Veinte años de Goya... no son nada


La gala de entrega de los Goya, con premio, es una ceremonia que, por lo visto, emociona mucho a la gente del endogámico y autosatisfecho cine español, pero que acostumbra a dejar bastante indiferente a la ciudadanía en general. No iba a ser diferente la gala que el cine en sí mismo. Si las películas españolas consisten, por lo general, en ejercicios de onanismo estético reducido a sectores minoritarios de la población –quisiera yo saber si la gente de la calle habla como los actores españoles–, las ceremonias de entrega de los premios sirven de escenario perfecto para que no pocos estetas imaginarios dejen caer sus consignas sectoriales y sus aspiraciones ideológicas. El talento innegable de muchos de los creadores del cine español, algunos de los cuales viven tan sólo de haberlo insinuado un par de veces, se apaga milagrosamente en la noche sublime de su “fin de curso”. Nada que objetar, en cualquier caso, cada uno exhibe sus grandezas o sus miserias cuando le viene en gana.

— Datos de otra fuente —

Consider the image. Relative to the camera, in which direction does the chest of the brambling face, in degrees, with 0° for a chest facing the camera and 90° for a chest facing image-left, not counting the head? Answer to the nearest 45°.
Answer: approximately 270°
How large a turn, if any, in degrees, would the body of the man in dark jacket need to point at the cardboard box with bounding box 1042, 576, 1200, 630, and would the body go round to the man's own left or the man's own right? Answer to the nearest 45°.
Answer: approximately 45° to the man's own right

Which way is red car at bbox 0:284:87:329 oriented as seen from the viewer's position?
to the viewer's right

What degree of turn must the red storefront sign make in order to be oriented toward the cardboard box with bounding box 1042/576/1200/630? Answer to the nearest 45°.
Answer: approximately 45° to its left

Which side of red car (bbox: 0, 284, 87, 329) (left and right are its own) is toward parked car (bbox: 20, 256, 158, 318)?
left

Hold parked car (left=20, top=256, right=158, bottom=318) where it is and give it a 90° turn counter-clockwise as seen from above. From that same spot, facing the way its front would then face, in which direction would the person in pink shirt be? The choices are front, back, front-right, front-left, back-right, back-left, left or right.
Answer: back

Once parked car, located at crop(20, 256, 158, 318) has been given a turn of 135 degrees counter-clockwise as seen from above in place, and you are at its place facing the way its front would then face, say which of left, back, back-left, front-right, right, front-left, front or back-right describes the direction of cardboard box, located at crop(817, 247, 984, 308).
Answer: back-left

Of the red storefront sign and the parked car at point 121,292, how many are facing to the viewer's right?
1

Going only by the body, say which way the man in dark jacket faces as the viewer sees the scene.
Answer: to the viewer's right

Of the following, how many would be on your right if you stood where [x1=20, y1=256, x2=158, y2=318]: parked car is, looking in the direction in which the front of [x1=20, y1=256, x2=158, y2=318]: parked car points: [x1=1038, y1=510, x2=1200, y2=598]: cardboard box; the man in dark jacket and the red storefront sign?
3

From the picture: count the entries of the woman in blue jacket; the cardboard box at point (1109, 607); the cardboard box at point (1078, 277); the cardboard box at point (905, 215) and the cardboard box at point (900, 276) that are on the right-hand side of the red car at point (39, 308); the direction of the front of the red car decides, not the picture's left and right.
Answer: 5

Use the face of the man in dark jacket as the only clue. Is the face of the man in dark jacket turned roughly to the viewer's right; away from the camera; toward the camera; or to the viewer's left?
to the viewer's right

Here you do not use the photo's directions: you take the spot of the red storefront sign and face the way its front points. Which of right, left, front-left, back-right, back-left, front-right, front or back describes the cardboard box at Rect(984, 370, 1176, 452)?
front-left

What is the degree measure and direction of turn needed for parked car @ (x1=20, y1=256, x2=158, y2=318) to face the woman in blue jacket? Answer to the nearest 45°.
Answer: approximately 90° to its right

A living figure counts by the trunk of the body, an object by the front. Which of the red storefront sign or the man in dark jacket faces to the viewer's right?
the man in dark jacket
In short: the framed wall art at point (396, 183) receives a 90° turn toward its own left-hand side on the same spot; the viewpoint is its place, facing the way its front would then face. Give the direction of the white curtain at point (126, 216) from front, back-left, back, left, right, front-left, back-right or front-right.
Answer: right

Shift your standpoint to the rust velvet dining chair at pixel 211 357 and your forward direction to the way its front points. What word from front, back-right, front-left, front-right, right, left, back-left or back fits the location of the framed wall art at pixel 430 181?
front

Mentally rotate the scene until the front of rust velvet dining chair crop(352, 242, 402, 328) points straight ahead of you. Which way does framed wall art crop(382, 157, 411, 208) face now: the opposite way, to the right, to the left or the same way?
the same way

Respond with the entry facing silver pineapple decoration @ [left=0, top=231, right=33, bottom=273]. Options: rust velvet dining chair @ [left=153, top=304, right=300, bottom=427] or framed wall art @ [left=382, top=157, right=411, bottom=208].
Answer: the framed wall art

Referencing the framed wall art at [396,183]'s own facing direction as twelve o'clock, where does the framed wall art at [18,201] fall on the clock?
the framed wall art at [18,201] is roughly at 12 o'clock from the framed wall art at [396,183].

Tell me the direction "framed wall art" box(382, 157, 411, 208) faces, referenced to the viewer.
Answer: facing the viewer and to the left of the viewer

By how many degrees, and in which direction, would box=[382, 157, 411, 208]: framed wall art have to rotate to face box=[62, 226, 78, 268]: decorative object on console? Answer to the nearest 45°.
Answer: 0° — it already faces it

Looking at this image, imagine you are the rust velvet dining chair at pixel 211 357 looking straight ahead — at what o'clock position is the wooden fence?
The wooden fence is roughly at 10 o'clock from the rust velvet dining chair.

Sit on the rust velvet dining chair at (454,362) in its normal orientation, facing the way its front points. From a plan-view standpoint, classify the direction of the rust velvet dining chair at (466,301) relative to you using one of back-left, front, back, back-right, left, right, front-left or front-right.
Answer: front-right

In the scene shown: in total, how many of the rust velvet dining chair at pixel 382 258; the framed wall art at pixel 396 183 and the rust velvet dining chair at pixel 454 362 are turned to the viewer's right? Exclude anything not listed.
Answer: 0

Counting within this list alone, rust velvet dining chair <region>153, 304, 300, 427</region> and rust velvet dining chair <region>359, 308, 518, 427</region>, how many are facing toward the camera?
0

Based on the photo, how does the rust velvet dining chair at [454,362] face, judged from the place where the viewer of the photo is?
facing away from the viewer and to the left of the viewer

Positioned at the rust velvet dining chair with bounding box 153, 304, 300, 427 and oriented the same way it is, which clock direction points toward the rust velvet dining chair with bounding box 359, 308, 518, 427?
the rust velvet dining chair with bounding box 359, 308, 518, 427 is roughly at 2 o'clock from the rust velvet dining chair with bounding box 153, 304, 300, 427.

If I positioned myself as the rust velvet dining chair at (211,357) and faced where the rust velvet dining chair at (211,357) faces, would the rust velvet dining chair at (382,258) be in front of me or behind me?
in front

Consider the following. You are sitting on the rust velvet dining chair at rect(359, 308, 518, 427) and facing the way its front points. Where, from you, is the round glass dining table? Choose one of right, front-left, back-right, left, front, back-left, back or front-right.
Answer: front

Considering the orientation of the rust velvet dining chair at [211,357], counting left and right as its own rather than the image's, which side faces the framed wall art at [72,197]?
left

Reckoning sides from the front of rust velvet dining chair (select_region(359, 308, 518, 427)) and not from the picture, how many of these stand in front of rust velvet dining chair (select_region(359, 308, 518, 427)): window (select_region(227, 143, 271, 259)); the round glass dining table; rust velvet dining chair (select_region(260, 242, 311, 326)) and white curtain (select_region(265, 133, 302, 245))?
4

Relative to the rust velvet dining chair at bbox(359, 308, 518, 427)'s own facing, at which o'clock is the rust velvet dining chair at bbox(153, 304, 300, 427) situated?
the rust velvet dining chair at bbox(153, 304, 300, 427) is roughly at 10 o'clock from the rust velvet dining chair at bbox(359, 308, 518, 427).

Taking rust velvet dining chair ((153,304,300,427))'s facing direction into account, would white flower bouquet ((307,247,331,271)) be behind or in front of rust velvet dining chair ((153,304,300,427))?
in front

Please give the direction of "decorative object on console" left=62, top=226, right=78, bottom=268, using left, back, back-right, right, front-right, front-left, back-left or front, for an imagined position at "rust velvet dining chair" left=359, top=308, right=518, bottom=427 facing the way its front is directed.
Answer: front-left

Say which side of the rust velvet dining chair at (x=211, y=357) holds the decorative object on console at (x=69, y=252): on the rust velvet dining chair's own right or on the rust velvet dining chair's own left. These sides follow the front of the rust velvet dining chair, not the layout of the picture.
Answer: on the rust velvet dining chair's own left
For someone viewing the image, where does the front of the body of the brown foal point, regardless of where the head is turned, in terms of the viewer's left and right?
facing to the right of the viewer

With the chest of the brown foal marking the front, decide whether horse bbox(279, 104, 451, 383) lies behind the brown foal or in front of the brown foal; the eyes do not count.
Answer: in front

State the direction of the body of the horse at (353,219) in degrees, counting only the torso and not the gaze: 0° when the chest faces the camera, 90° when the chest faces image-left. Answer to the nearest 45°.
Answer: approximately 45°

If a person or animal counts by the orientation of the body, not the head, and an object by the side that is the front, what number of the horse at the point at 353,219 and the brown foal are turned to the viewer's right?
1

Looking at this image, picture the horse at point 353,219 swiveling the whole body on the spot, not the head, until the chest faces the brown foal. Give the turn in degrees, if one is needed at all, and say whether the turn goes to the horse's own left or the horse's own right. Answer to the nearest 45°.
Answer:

Esta edición es la que cumple veinte, lo que quiere decir que hace veinte que el cine español imita esquemas ajenos –una gala, la verdad, es una gala– y que hace veinte que se sigue preguntando aquello de adónde vamos y de dónde venimos. Destello de brillantez, algunos. Timos de supuesta agudeza, muchos. Todos, en cualquier caso, subvencionados. Estos ensimismados veinte años de autocomplacencia nos han dejado, cómo no, algún momento para la ternura y la emoción, ya que no todo van a ser cineastas sin asomo de autocrítica recién levantados de la siesta y vestidos con lo que tenían al pie de la cama: los grandes del cine español como Fernando Rey, Fernando Fernán Gómez o Paco Rabal han engrandecido la noche, como la engrandeció el monumental Tony Leblanc o el grandioso Manuel Alexandre, nominado como mejor actor este año, cuyas pláticas, por lo general, han sido una lección profesional para muchos medradores de la subvención oficial del ministerio. La dinámica de las galas  han pasado de lo patético a lo correcto, cuando no han caído en lo panfletario.

Los discursos, en muchas de ellas, mejor olvidarlos. No obstante, veinte años después, el cine español está donde estaba, doliéndose de que los españoles les vean poco y estructurando, por lo general, un lenguaje falso, triste, acomplejado y aburrido. Se salvan unos cuantos, evidentemente, pero son los que, normalmente, menos gesticulan, y los que, posiblemente, menos emocionen a la ministra Carmen Calvo.